Standoff annotation is a valuable and common mechanism to annotate multiple hierarchies
and read-only media. One of these approaches, the XStandoff meta markup language,
was already
discussed in detail in Stührenberg and Jettka, 2009 and Jettka and Stührenberg, 2011.
Although XStandoff was developed for a variety of primary data formats (including
textual and
multimedia-based), its sequencing system was primarily designed for character- or
time-based
segments.
Since standoff annotation separates the markup from the data that is annotated, we
will
firstly define some concepts that will be used throughout the following text. The
data to be
annotated is called primary data (P). It should be
noted, however, that P but may consist of more than one member and may
even be empty under certain circumstances (see the following sections). The finite
set of
regions (spans) over P is called markables
(M). Each markable m as a member of
M is constructed by a set of coordinates in space or time and can be
identified. The set of coordinates is derived by a concept of
segmentation. The markables may be annotated afterwards by using a
finite set of annotationsA.
A key problem when using standoff annotation is the identification of the markables,
entities that are defined by a region of the corresponding primary data and that will
be used
as anchors for the annotation. In case of textual primary data, we have to deal with
a stream
of characters (or byte sequences) that can be delimited by using corresponding tokenization
methods (for example, splitting text into sentences by detecting sentence boundaries
and
sentences into words). In case of multimedia-based primary data one typically uses
points in
time to establish regions that are used as markables. Markables in spatial primary
data (in
contrast to spatial information provided in textual data) can be seen as two- or
three-dimensional objects, defined by a set of coordinates in space. While the demonstration
of describing spatial information given by Lee (2013) uses different iterations
of a figure to identify specific regions (first by using names, later on by using
coordinates), which are afterwards used as markables, it remains unclear how the different
iterations of the example figures are constructed (and processed). We therefore have
chosen to
adapt XStandoff's concept of segmentation to support the identification of spatial
markables
in non-textual primary data (that is, both still and moving pictures).

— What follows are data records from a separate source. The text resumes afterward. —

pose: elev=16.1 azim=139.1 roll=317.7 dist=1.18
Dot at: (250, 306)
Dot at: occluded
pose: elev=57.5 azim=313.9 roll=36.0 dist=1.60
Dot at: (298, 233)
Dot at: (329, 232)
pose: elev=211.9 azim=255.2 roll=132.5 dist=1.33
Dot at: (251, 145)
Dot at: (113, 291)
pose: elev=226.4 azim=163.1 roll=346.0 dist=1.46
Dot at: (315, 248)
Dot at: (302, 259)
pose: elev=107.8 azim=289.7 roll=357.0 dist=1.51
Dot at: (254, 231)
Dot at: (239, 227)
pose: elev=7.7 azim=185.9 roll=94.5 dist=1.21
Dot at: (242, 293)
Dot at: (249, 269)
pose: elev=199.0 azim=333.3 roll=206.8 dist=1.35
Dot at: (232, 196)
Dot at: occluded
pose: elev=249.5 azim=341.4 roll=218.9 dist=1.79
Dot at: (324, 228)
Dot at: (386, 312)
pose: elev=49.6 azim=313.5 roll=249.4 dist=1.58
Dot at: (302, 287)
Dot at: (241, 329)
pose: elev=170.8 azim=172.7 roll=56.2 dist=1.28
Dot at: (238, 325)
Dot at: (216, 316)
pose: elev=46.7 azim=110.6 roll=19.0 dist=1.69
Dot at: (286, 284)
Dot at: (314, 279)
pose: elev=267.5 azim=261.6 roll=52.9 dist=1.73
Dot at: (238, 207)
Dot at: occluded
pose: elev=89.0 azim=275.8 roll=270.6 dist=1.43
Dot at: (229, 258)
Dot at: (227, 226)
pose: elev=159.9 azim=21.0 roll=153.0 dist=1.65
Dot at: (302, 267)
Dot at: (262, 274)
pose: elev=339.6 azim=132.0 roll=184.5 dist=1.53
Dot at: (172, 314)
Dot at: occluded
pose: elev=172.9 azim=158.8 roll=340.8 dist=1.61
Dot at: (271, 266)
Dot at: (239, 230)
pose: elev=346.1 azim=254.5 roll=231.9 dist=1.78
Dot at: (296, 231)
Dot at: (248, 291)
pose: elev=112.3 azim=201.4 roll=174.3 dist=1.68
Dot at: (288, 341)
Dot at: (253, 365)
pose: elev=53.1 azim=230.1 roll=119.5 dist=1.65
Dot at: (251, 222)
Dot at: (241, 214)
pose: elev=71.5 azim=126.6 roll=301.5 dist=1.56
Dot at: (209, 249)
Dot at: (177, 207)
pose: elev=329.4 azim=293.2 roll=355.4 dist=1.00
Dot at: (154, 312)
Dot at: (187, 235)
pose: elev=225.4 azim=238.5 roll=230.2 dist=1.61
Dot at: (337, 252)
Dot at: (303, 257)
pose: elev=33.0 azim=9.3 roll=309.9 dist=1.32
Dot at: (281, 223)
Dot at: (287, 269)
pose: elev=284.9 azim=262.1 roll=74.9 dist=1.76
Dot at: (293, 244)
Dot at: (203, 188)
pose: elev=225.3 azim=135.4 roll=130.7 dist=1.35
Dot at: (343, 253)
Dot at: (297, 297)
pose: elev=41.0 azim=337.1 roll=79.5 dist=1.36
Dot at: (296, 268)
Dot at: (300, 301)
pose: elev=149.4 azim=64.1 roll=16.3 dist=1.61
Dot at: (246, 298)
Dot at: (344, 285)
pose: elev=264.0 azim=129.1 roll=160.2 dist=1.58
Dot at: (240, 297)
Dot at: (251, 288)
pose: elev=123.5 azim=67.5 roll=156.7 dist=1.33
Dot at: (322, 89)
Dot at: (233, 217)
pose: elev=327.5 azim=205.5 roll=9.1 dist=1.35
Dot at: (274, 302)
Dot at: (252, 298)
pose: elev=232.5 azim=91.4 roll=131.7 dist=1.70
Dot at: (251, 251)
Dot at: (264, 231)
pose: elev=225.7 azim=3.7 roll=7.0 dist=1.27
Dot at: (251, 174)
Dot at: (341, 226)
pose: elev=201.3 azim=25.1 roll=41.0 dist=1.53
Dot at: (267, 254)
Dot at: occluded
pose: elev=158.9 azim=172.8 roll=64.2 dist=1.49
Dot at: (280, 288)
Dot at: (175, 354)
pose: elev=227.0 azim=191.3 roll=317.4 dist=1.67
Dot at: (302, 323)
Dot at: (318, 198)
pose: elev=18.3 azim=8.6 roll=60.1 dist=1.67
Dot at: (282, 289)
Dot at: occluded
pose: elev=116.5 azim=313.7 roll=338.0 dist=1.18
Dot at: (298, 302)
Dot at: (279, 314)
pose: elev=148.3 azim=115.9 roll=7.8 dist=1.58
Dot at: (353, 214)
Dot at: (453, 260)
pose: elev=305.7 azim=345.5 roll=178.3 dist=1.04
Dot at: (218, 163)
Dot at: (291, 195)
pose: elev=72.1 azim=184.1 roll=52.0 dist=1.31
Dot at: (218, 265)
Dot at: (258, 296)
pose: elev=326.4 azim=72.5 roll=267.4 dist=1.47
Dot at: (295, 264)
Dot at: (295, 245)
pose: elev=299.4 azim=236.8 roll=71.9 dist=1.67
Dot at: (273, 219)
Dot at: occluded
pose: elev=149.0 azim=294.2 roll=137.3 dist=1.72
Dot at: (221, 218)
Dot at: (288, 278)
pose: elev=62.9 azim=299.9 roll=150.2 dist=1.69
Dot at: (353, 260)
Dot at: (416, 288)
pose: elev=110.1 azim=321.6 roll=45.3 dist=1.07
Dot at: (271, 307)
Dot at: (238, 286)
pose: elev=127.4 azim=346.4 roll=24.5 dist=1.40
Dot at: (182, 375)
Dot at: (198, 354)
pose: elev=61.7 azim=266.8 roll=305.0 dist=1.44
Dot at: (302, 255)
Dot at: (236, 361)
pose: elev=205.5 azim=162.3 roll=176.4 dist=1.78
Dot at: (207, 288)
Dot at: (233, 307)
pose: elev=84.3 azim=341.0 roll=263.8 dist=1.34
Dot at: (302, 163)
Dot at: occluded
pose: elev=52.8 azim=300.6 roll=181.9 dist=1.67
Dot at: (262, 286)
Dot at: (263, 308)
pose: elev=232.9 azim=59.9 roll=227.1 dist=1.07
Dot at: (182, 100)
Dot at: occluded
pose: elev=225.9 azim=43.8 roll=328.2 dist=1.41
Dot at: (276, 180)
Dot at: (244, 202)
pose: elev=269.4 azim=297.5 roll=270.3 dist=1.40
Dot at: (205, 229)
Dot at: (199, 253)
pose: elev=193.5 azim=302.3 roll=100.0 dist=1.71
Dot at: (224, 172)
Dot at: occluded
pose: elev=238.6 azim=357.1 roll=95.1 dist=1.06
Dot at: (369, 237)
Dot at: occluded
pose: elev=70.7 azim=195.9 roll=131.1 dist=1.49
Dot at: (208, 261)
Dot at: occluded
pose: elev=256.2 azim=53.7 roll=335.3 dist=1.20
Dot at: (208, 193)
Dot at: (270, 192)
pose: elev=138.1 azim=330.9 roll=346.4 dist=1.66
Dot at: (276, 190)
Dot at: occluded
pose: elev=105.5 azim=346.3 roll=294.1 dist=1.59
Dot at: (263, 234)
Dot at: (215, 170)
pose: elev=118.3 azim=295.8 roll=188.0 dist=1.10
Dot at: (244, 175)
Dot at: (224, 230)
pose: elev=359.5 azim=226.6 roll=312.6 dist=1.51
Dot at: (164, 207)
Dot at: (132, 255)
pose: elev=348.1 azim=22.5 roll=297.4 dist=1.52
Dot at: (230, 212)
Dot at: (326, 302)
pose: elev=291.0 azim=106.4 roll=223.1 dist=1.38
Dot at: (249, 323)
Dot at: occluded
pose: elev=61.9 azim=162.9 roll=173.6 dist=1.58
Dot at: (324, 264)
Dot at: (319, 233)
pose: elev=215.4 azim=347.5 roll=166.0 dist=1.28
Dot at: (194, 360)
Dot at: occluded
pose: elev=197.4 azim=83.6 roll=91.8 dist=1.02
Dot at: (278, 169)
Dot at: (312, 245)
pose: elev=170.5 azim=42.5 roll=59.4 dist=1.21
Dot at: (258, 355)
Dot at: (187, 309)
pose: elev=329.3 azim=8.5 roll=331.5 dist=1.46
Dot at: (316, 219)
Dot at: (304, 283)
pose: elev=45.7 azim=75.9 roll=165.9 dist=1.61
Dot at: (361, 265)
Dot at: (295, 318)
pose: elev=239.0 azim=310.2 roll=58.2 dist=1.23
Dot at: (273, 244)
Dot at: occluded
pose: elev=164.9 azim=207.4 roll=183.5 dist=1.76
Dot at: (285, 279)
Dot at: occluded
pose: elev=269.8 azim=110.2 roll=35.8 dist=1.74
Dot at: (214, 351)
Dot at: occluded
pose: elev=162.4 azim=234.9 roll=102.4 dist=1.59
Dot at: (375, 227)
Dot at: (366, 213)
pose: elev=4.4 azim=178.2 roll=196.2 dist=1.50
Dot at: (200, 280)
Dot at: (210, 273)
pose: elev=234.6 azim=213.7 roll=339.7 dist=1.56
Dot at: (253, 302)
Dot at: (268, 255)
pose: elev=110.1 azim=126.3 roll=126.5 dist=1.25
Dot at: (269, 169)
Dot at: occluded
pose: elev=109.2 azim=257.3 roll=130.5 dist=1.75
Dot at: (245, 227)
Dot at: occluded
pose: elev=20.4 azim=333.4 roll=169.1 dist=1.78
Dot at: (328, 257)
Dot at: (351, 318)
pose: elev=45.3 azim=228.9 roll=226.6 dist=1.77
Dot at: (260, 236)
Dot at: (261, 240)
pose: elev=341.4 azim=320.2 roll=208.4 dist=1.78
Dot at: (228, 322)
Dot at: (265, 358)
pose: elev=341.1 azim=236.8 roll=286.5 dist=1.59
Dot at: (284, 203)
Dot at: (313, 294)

Using XStandoff for spatial and temporal annotation
Since XStandoff already has features for temporal segmentation (e. g. for annotating
multimedia-based primary data files such as video or audio files), we will concentrate
on the
aspect of adding spatial segmentation features. Defining a spatial markable is done
by
extending XStandoff's segment element. Usually, the element's content is either
empty or consists of metadata, therefore we concentrate on the attributes. Apart form
the
basic attributes start and end for defining the segment's range,
there are attributes for defining its type and its mode (value either
continuous or disjoint), both have been discussed
in Stührenberg and Jettka, 2009.
To extend the segment element to cover spatial markables we have added
further attributes. Firstly we opened up the value space of the type attribute by
including the value spatial. Then we created a new globally defined
attribute group spatial.attributes as a container for the newly developed
attributes. For the naming of these attributes we tried to stay as close as possible
to
already established specifications. A natural example for creating regions on non-textual
data
is HTML's image map.[1] An image map is created by referring to an external image using a map
element consisting of a number of area child elements. Each area
element has shape and coords attributes, amongst others. Therefore,
we decided to add these two attributes as well. In addition we introduced a
context attribute (with possible values 2d and
3d) borrowed from HTML5's canvas element (although HTML5
up to now only supports 2d contexts, 3d support is planned for future versions).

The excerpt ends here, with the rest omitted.